Bismillahirrahmanirrahim Ve elbette ki, Allah size verdiği (yardım) vâdinde sâdık kaldı. O'nun izniyle onları kırıp geçiriyordunuz (yeniyordunuz). Öyle ki sevdiğinizi (galibiyeti) size gösterdikten sonra, siz çekindiniz ve emir hakkında tartışıp isyan ettiniz.
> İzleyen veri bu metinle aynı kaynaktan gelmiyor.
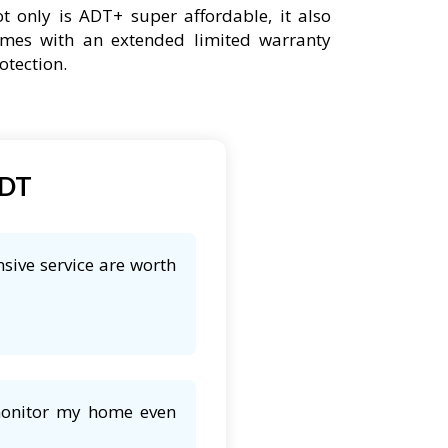
t only is ADT+ super affordable, it also
mes with an extended limited warranty
otection.
ADT
sive service are worth
 monitor my home even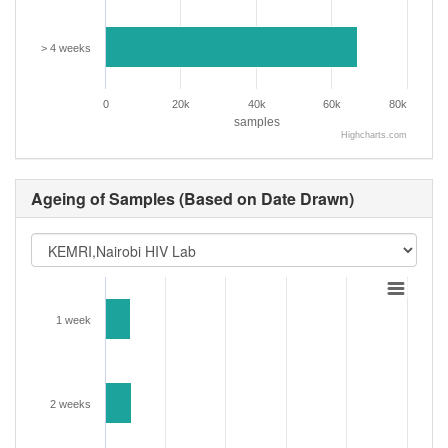
> 4 weeks
0
20k
40k
60k
80k
samples
Highcharts.com
Ageing of Samples (Based on Date Drawn)
1 week
2 weeks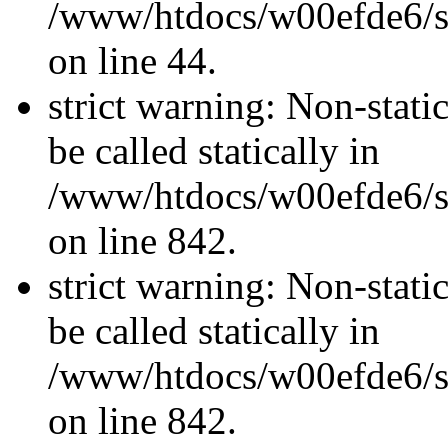
/www/htdocs/w00efde6/sit
on line 44.
strict warning: Non-stati
be called statically in
/www/htdocs/w00efde6/si
on line 842.
strict warning: Non-stati
be called statically in
/www/htdocs/w00efde6/si
on line 842.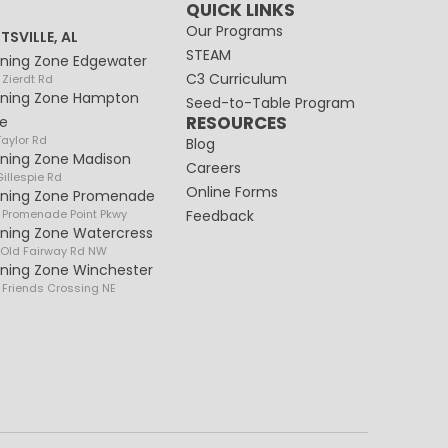
QUICK LINKS
Our Programs
TSVILLE, AL
STEAM
rning Zone Edgewater
C3 Curriculum
 Zierdt Rd
rning Zone Hampton
Seed-to-Table Program
RESOURCES
e
Taylor Rd
Blog
rning Zone Madison
Careers
illespie Rd
Online Forms
rning Zone Promenade
 Promenade Point Pkwy
Feedback
rning Zone Watercress
 Old Fairway Rd NW
rning Zone Winchester
 Friends Crossing NE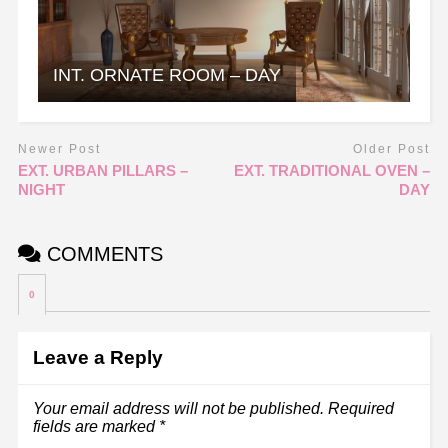
INT. ORNATE ROOM – DAY
Newer Post
Older Post
EXT. URBAN PILLARS –
EXT. TRADITIONAL OVEN –
NIGHT
DAY
COMMENTS
0
Leave a Reply
Your email address will not be published.
Required
fields are marked
*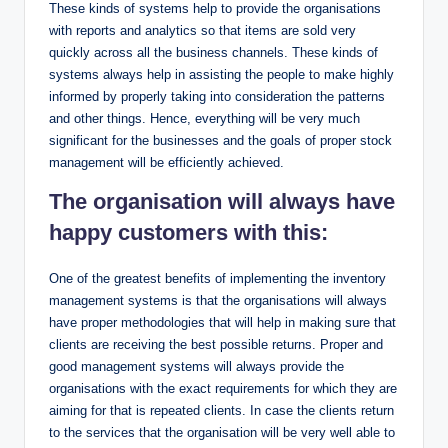
These kinds of systems help to provide the organisations
with reports and analytics so that items are sold very
quickly across all the business channels. These kinds of
systems always help in assisting the people to make highly
informed by properly taking into consideration the patterns
and other things. Hence, everything will be very much
significant for the businesses and the goals of proper stock
management will be efficiently achieved.
The organisation will always have
happy customers with this:
One of the greatest benefits of implementing the inventory
management systems is that the organisations will always
have proper methodologies that will help in making sure that
clients are receiving the best possible returns. Proper and
good management systems will always provide the
organisations with the exact requirements for which they are
aiming for that is repeated clients. In case the clients return
to the services that the organisation will be very well able to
Sizden kiminiz dünyayı, kiminiz âhireti istiyordu. Sonra (Allah) bir imtihan için sizi onlardan çevirdi (kurtardı). Muhakkak ki sizi affetti. Allah mü'minlere karşı fazl (ihsan ve lütuf) sahibidir. Âl-i İmrân sûresi-152
Bir Hadis
Ebu Musa Abdullah İbnu Kays el-Eş`ari (ra) anlatıyor: Hz. Peygamber (s.a.v) şöyle buyurdular: ALLAH`ın benimle gönderdiği ilim ve hidayetin misali, bir araziye düşen yağmur gibidir. (Bilindiği üzere ), Bazı araziler var, tabiatı güzeldir, suyu kabul eder, bol bitki ve ot yetiştirir. Bir kısım arazi var münbit değildir, ot bitirmez, ama suyu tutar. Onun tuttuğu su ile Cenab-ı Hakk insanları yararlandırır: Bu sudan kendileri içerler, hayvanlarını sularlar ve ziraat yaparlar. Diğer bir araziye daha isabet eder ki, bu ne su tutar ne ot bitirir. Bu temsilin biri ALLAH`ın dininde ilim sahibi kulunana delalet eder, böylesini ALLAH benimle göndermiş olduğu hidayetten yararlandırır; yani hem öğrenir, hem öğretir. Temsilden biri de, buna iltifat etmeyen ALLAH`ın benimle gönderdiği hidayeti hiç kabul etmeyen kimseye delalet eder. (Buhari, İlm 20)
Geçenlerden ibret alınız gayretle çalışınız gafil olmayınız. Hiç bir hareketinize göz yumulmaz. Hani nerede dünyaya gelipde orada uzun müddet menfaatler sağlayan orayı imar edenler ekip biçenler ve onların kardeşleri. Onları unuttunuz mu Dünyaya Allah'ın verdiği kadar değer veriniz. Ahirettende nasibinizi unutmayınız. - Hz. Osman (r.a.)